# START OF Page text

Schultz v. Schultz

Decision Date06 December 2018
Docket NumberNo. 20180097,20180097
Parties Chad W. SCHULTZ, Plaintiff and Appellant v. Kelli C. SCHULTZ, Defendant and Appellee
CourtNorth Dakota Supreme Court

Tressie C. Brazil, Fargo, ND, for plaintiff and appellant.

Steven T. Ottmar, Jamestown, ND, for defendant and appellee.

Jensen, Justice.

[¶1] Chad Schultz appeals from a final judgment and decree of divorce entered on January 17, 2018 dissolving his marriage to Kelli Schultz. Chad appeals the district court's valuation of marital assets and the allocation of the marital estate. We affirm.

[¶2] Chad and Kelli were married in September 2008 following a one and one-half-year period of cohabitation. In February 2016, after approximately seven and one-half years of marriage, the parties separated and Chad moved out of the marital home. The marriage was dissolved on January 17, 2018 by the filing of the final judgment and decree of divorce. Including the period of cohabitation, the time the parties were married and living together, and the time they were married and living apart, the parties were together for approximately ten and one-half years. The district court found the marriage to be a "long-term" marriage.

[¶3] In 2001, prior to the parties' marriage, Chad inherited a fifty percent interest in three separate quarters of Nelson County farmland. The parties agreed that Chad would receive the farmland in the property distribution, but disagreed whether a reciprocal value should be allocated to Kelli. Chad argued that when considering the length of the marriage and that he inherited the property prior to marriage, the property should be allocated to him without a reciprocal allocation of value to Kelli. Kelli requested an equal division of the farmland's value through post-judgment payments to her from Chad. The district court's property division allocated a reciprocal value to Kelli and ordered a series of post-judgment equalization payments from Chad to Kelli. The post-judgment payments included an interest rate of 4%.

# END OF Page text
# START OF Rows

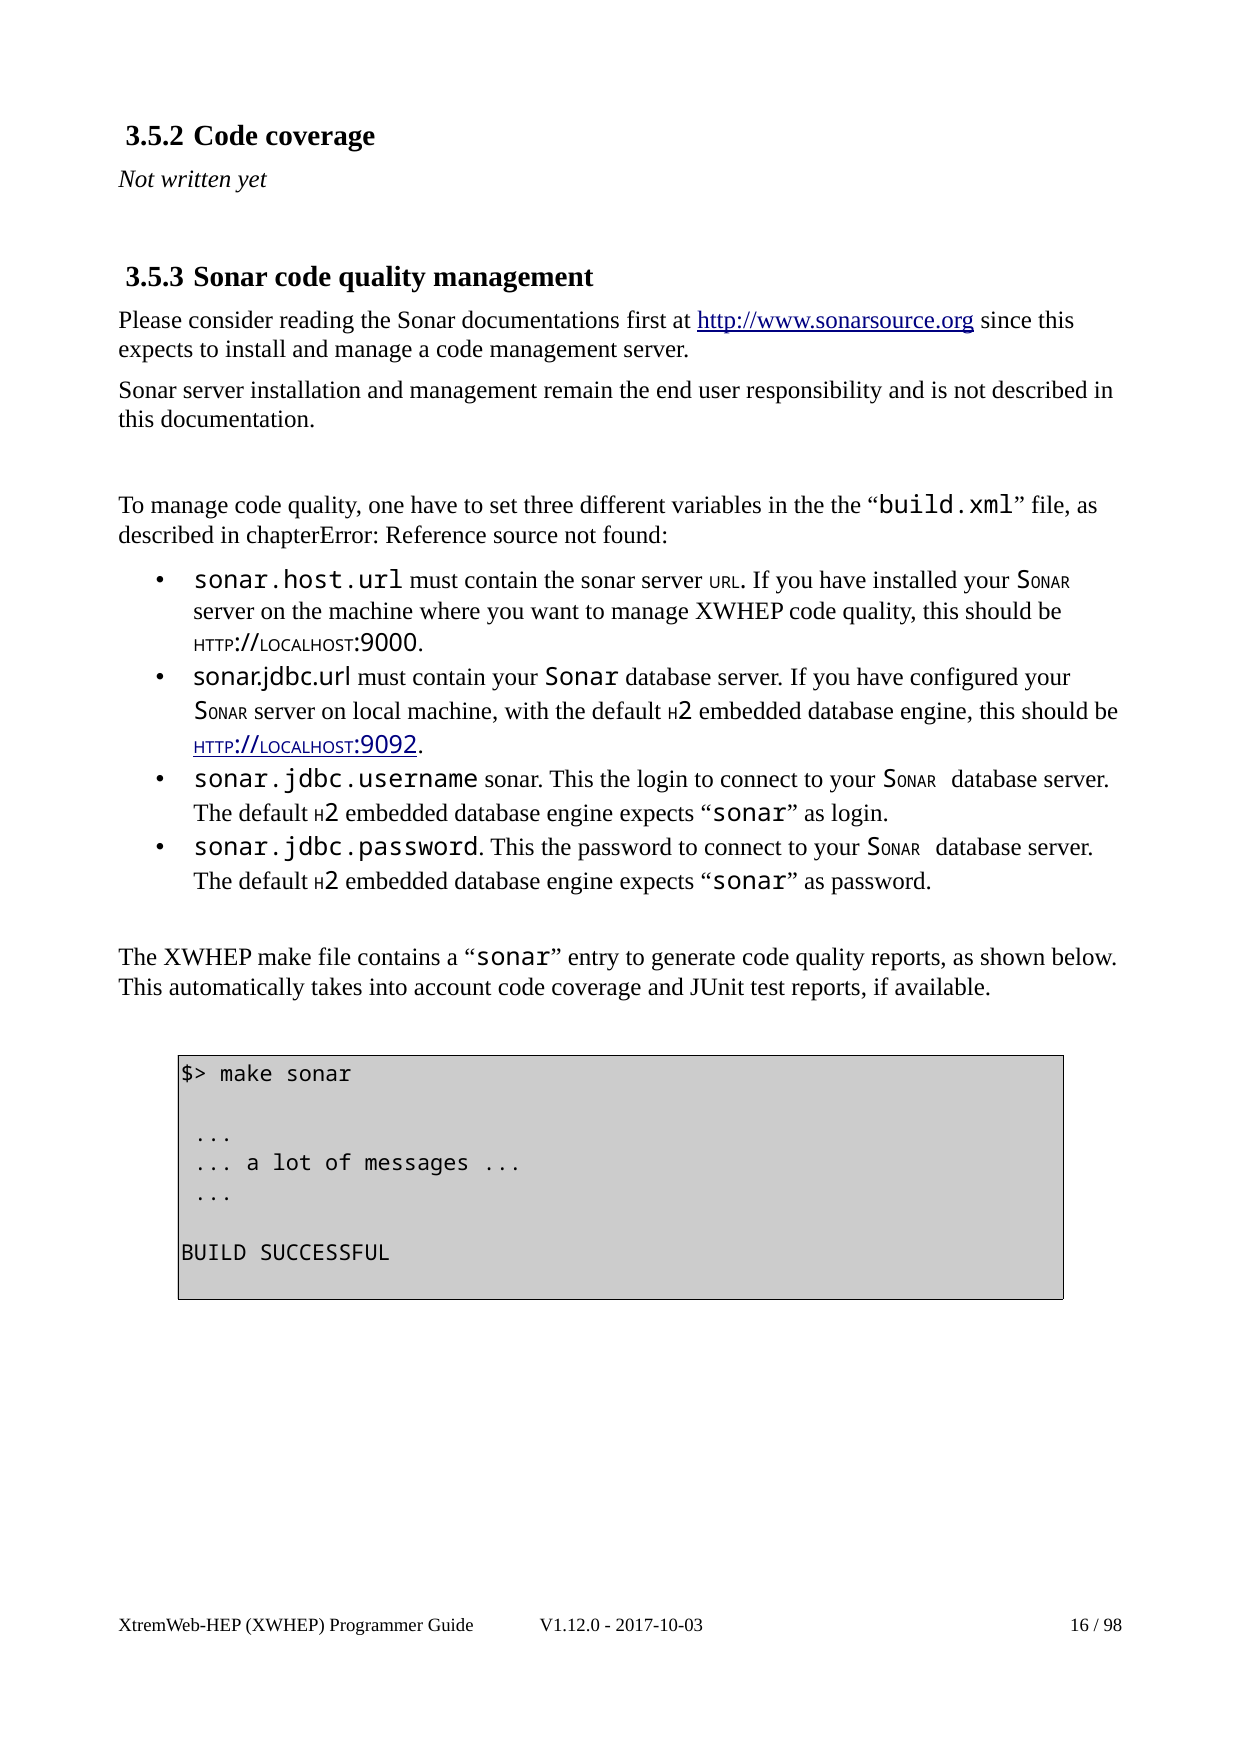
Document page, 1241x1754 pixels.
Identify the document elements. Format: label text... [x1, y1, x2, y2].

text To manage code quality, one have to set three different variables in the the “build.xml” file, as described in chapterErreur : source de la référence non trouvée: [118, 486, 1122, 549]
subtitle Code coverage [118, 118, 1122, 152]
text ... [179, 1174, 1063, 1204]
text Please consider reading the Sonar documentations first at http://www.sonarsource.org since this expects to install and manage a code management server. [118, 305, 1122, 363]
text ... a lot of messages ... [179, 1144, 1063, 1174]
text The XWHEP make file contains a “sonar” entry to generate code quality reports, as shown below. This automatically takes into account code coverage and JUnit test reports, if available. [118, 938, 1122, 1001]
list sonar.jdbc.url must contain your Sonar database server. If you have configured your Sonar server on local machine, with the default h2 embedded database engine, this should be http://localhost:9092. [156, 659, 1122, 761]
subtitle Sonar code quality management [118, 259, 1122, 293]
text ... [179, 1114, 1063, 1144]
text $> make sonar [179, 1056, 1063, 1085]
text Sonar server installation and management remain the end user responsibility and is not described in this documentation. [118, 375, 1122, 433]
text BUILD SUCCESSFUL [179, 1234, 1063, 1263]
list sonar.host.url must contain the sonar server url. If you have installed your Sonar server on the machine where you want to manage XWHEP code quality, this should be http://localhost:9000. [156, 562, 1122, 659]
list sonar.jdbc.password. This the password to connect to your Sonar database server. The default h2 embedded database engine expects “sonar” as password. [156, 829, 1122, 897]
text Not written yet [118, 164, 1122, 193]
list sonar.jdbc.username sonar. This the login to connect to your Sonar database server. The default h2 embedded database engine expects “sonar” as login. [156, 761, 1122, 829]
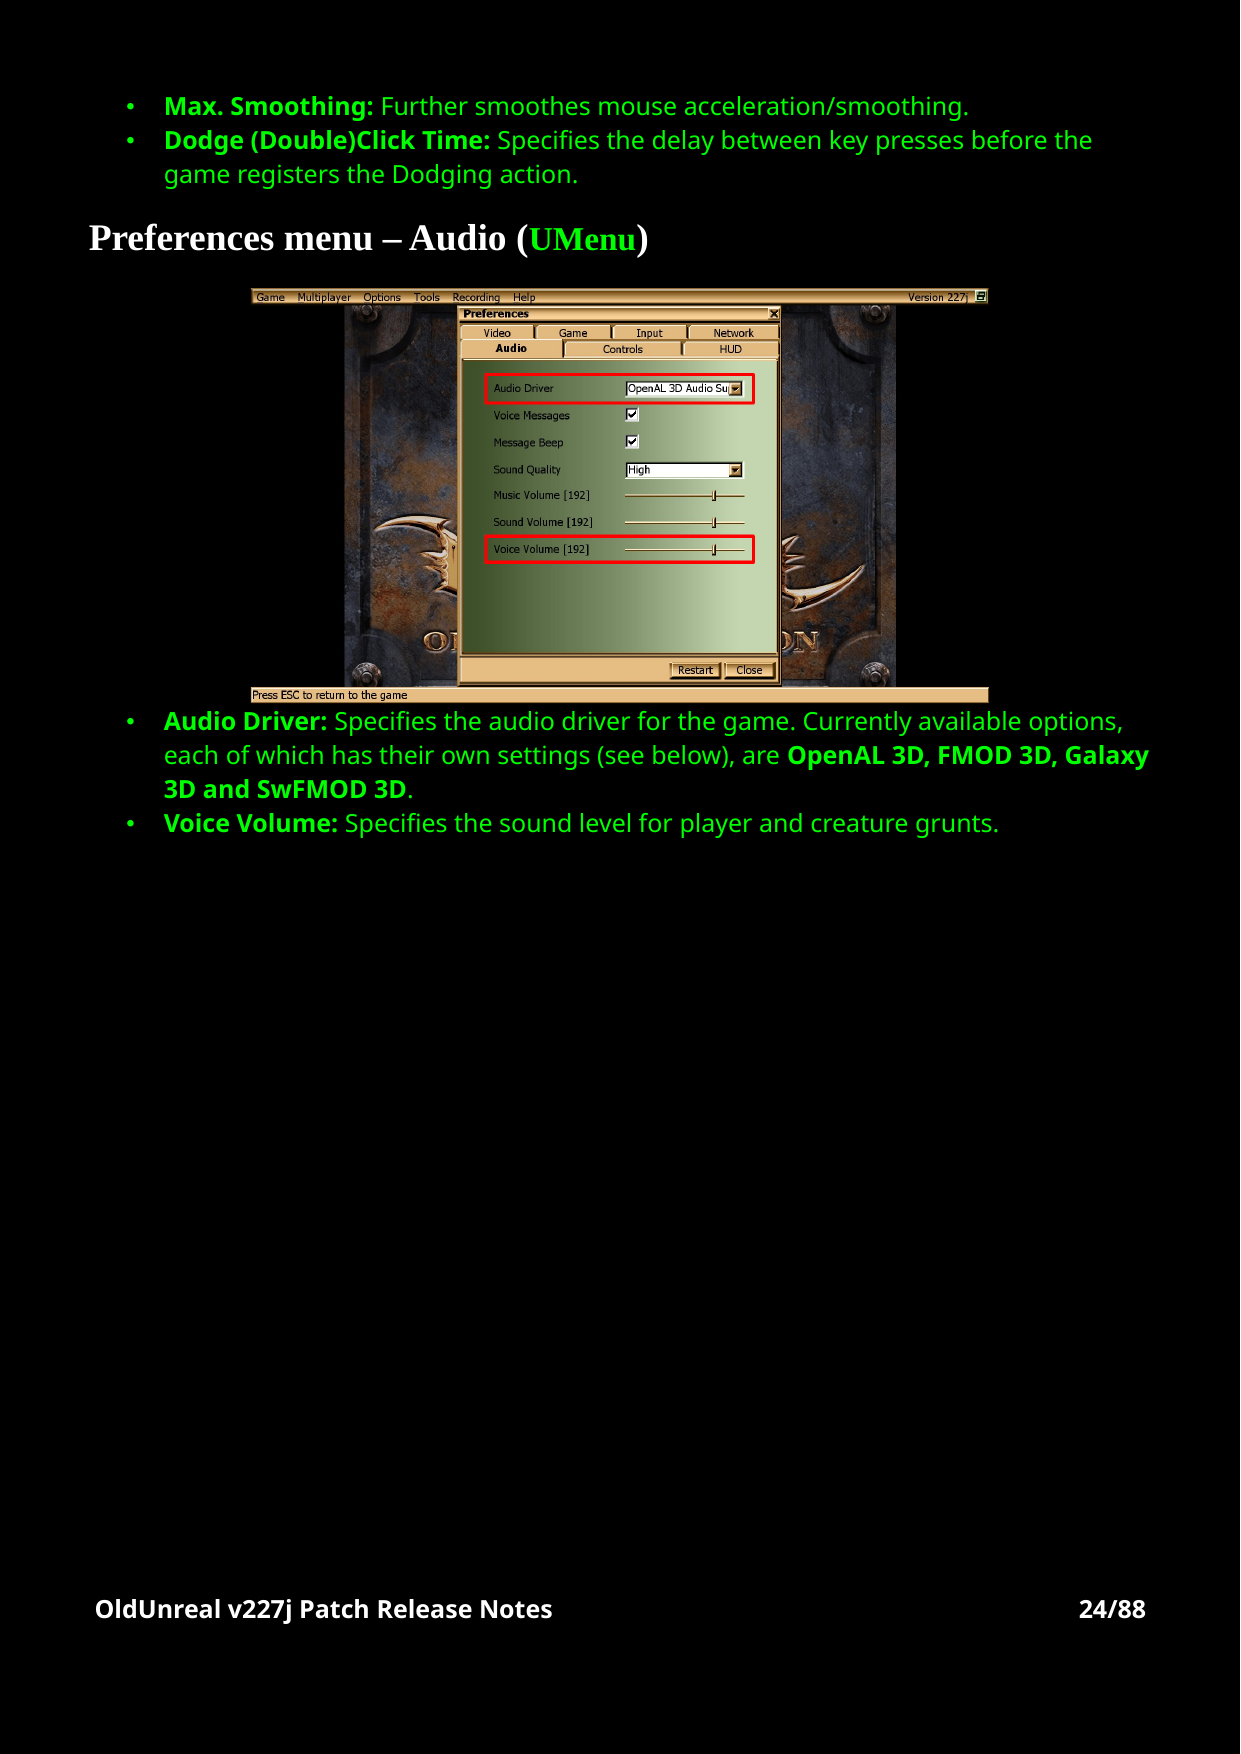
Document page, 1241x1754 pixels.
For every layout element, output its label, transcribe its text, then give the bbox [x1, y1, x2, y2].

list Voice Volume: Specifies the sound level for player and creature grunts. [126, 806, 1152, 840]
list Dodge (Double)Click Time: Specifies the delay between key presses before the game registers the Dodging action. [126, 123, 1152, 191]
picture [250, 288, 990, 704]
list Audio Driver: Specifies the audio driver for the game. Currently available options, each of which has their own settings (see below), are OpenAL 3D, FMOD 3D, Galaxy 3D and SwFMOD 3D. [126, 288, 1152, 806]
list Max. Smoothing: Further smoothes mouse acceleration/smoothing. [126, 88, 1152, 123]
subtitle Preferences menu – Audio (UMenu) [88, 216, 1152, 259]
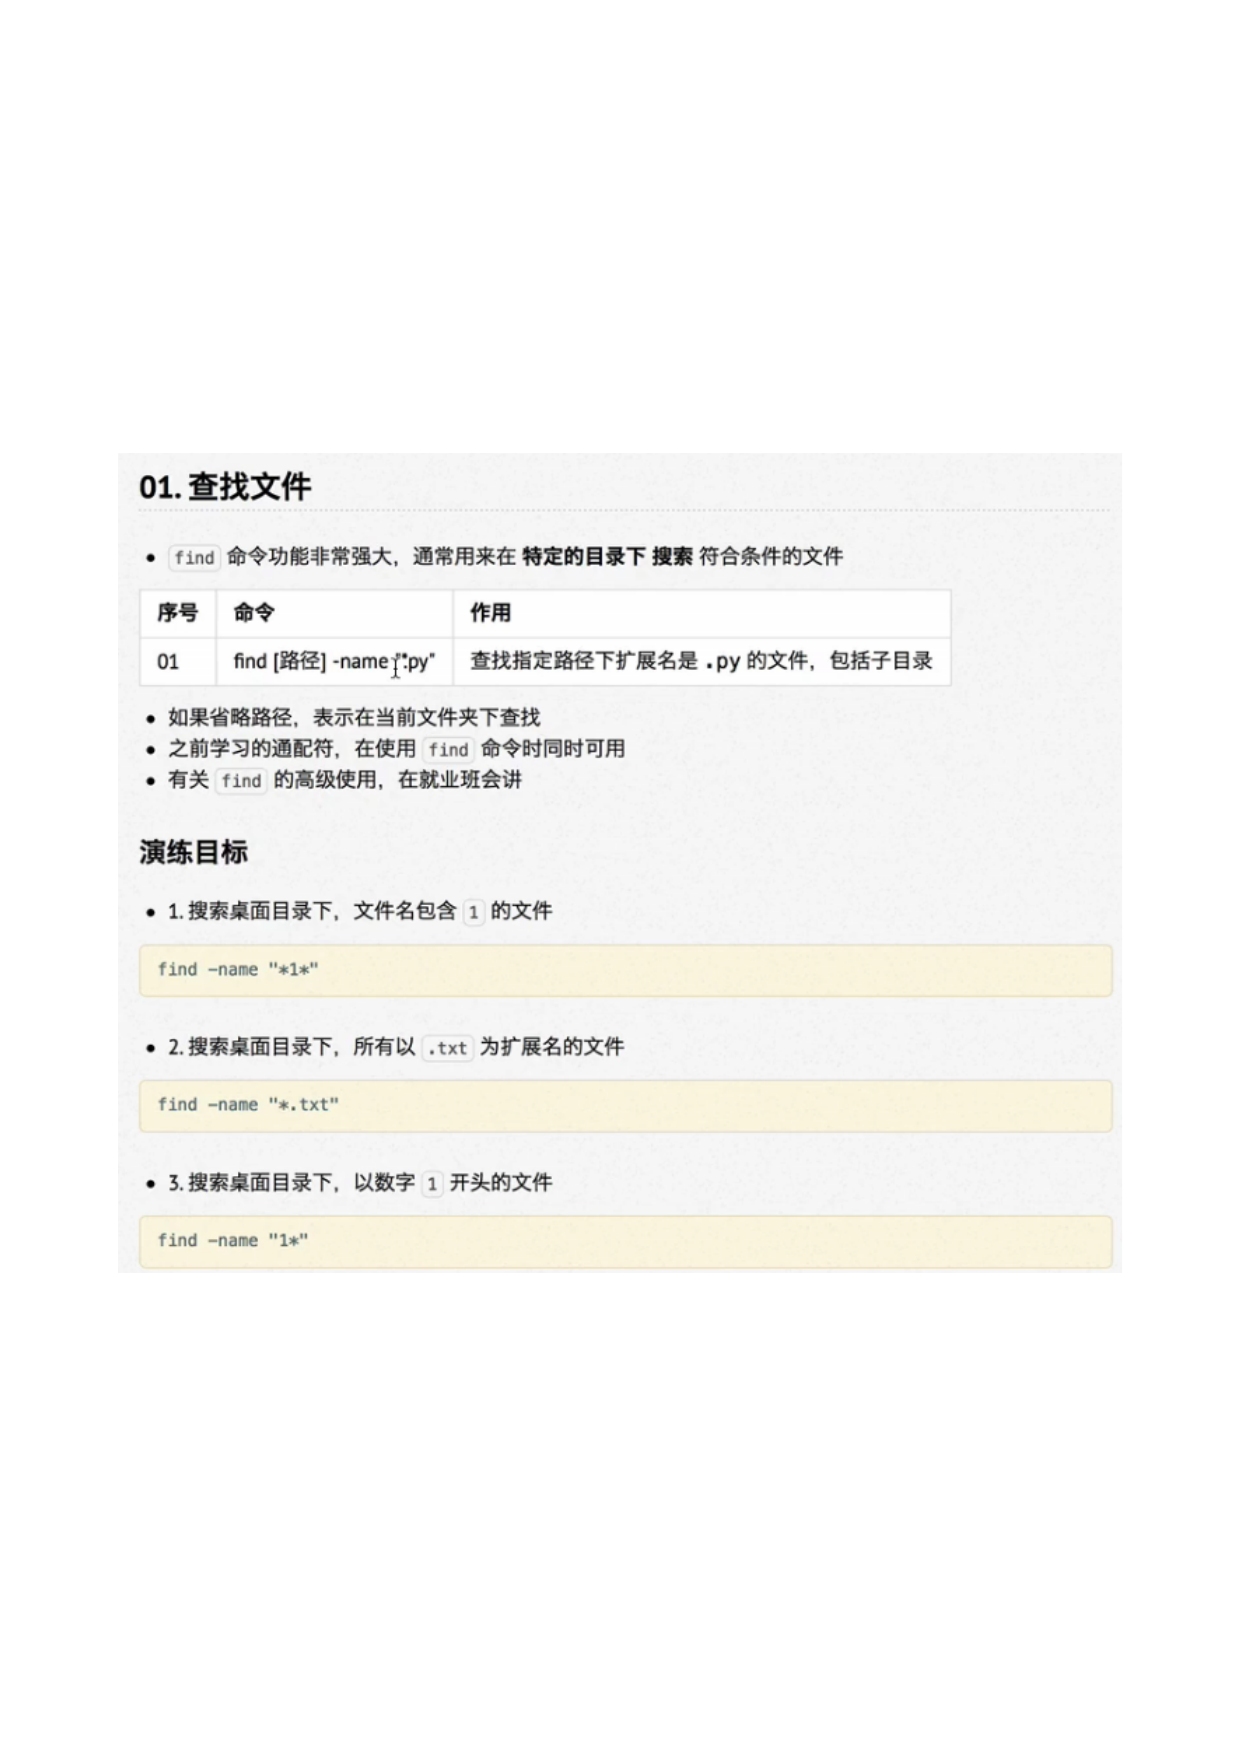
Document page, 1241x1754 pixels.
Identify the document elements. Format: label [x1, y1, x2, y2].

picture [118, 453, 1123, 1273]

# END OF Rows

» **Brief**
In the Schultz v. Schultz opinion, translate this sentence into Spanish: "The post-judgment payments included an interest rate of 4%."

» **Exercise answer**
Los pagos posteriores a la sentencia incluían una tasa de interés del 4 %.